[Data extracted from a collection]
══════════
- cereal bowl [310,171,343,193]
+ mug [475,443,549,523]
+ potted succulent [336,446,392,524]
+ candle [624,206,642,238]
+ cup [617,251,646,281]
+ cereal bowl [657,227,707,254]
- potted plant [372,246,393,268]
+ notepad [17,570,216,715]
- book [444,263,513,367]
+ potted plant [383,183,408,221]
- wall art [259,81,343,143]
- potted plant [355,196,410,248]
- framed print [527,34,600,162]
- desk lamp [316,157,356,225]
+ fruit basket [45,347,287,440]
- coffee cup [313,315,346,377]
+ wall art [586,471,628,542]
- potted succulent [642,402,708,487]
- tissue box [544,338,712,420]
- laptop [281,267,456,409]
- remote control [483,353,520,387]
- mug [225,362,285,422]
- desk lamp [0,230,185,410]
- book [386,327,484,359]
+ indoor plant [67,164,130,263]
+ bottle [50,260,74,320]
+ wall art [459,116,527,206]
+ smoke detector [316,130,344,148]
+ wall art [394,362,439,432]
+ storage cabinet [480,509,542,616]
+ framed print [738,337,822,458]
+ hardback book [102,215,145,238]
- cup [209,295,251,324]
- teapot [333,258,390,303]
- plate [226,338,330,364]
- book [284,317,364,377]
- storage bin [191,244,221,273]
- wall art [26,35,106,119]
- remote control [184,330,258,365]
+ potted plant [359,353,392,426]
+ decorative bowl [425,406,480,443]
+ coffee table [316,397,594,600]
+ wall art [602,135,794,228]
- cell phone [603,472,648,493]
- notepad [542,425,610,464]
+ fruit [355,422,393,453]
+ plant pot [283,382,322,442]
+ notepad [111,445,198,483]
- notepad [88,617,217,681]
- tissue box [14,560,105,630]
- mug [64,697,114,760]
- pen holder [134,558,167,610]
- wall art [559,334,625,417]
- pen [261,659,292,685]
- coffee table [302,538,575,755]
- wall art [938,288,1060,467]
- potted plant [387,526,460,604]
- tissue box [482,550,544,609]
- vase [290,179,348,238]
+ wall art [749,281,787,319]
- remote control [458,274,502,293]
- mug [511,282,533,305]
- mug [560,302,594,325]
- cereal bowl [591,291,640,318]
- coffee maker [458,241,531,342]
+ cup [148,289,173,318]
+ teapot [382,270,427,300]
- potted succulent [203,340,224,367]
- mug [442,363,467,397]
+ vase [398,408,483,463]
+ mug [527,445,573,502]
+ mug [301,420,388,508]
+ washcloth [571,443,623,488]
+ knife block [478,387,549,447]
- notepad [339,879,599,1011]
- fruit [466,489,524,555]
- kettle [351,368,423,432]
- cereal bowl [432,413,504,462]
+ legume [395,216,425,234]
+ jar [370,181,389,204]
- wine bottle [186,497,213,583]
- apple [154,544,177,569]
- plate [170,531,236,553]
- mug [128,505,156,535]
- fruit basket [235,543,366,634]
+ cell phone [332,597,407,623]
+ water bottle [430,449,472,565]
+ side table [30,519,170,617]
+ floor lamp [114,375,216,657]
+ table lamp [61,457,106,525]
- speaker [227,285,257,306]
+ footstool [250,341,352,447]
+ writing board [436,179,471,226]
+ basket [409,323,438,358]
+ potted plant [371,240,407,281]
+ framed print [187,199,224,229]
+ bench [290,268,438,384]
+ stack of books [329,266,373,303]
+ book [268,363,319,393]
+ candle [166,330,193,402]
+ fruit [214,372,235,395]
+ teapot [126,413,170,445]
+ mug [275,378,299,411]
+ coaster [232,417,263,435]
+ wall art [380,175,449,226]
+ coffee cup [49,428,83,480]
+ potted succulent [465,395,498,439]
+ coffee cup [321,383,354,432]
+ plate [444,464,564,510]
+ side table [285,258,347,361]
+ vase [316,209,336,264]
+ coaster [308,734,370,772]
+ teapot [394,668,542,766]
══════════
▸ To do
Each line of the data has to be written out exactly as it appears.

▸ Result of this task
- cereal bowl [310,171,343,193]
+ mug [475,443,549,523]
+ potted succulent [336,446,392,524]
+ candle [624,206,642,238]
+ cup [617,251,646,281]
+ cereal bowl [657,227,707,254]
- potted plant [372,246,393,268]
+ notepad [17,570,216,715]
- book [444,263,513,367]
+ potted plant [383,183,408,221]
- wall art [259,81,343,143]
- potted plant [355,196,410,248]
- framed print [527,34,600,162]
- desk lamp [316,157,356,225]
+ fruit basket [45,347,287,440]
- coffee cup [313,315,346,377]
+ wall art [586,471,628,542]
- potted succulent [642,402,708,487]
- tissue box [544,338,712,420]
- laptop [281,267,456,409]
- remote control [483,353,520,387]
- mug [225,362,285,422]
- desk lamp [0,230,185,410]
- book [386,327,484,359]
+ indoor plant [67,164,130,263]
+ bottle [50,260,74,320]
+ wall art [459,116,527,206]
+ smoke detector [316,130,344,148]
+ wall art [394,362,439,432]
+ storage cabinet [480,509,542,616]
+ framed print [738,337,822,458]
+ hardback book [102,215,145,238]
- cup [209,295,251,324]
- teapot [333,258,390,303]
- plate [226,338,330,364]
- book [284,317,364,377]
- storage bin [191,244,221,273]
- wall art [26,35,106,119]
- remote control [184,330,258,365]
+ potted plant [359,353,392,426]
+ decorative bowl [425,406,480,443]
+ coffee table [316,397,594,600]
+ wall art [602,135,794,228]
- cell phone [603,472,648,493]
- notepad [542,425,610,464]
+ fruit [355,422,393,453]
+ plant pot [283,382,322,442]
+ notepad [111,445,198,483]
- notepad [88,617,217,681]
- tissue box [14,560,105,630]
- mug [64,697,114,760]
- pen holder [134,558,167,610]
- wall art [559,334,625,417]
- pen [261,659,292,685]
- coffee table [302,538,575,755]
- wall art [938,288,1060,467]
- potted plant [387,526,460,604]
- tissue box [482,550,544,609]
- vase [290,179,348,238]
+ wall art [749,281,787,319]
- remote control [458,274,502,293]
- mug [511,282,533,305]
- mug [560,302,594,325]
- cereal bowl [591,291,640,318]
- coffee maker [458,241,531,342]
+ cup [148,289,173,318]
+ teapot [382,270,427,300]
- potted succulent [203,340,224,367]
- mug [442,363,467,397]
+ vase [398,408,483,463]
+ mug [527,445,573,502]
+ mug [301,420,388,508]
+ washcloth [571,443,623,488]
+ knife block [478,387,549,447]
- notepad [339,879,599,1011]
- fruit [466,489,524,555]
- kettle [351,368,423,432]
- cereal bowl [432,413,504,462]
+ legume [395,216,425,234]
+ jar [370,181,389,204]
- wine bottle [186,497,213,583]
- apple [154,544,177,569]
- plate [170,531,236,553]
- mug [128,505,156,535]
- fruit basket [235,543,366,634]
+ cell phone [332,597,407,623]
+ water bottle [430,449,472,565]
+ side table [30,519,170,617]
+ floor lamp [114,375,216,657]
+ table lamp [61,457,106,525]
- speaker [227,285,257,306]
+ footstool [250,341,352,447]
+ writing board [436,179,471,226]
+ basket [409,323,438,358]
+ potted plant [371,240,407,281]
+ framed print [187,199,224,229]
+ bench [290,268,438,384]
+ stack of books [329,266,373,303]
+ book [268,363,319,393]
+ candle [166,330,193,402]
+ fruit [214,372,235,395]
+ teapot [126,413,170,445]
+ mug [275,378,299,411]
+ coaster [232,417,263,435]
+ wall art [380,175,449,226]
+ coffee cup [49,428,83,480]
+ potted succulent [465,395,498,439]
+ coffee cup [321,383,354,432]
+ plate [444,464,564,510]
+ side table [285,258,347,361]
+ vase [316,209,336,264]
+ coaster [308,734,370,772]
+ teapot [394,668,542,766]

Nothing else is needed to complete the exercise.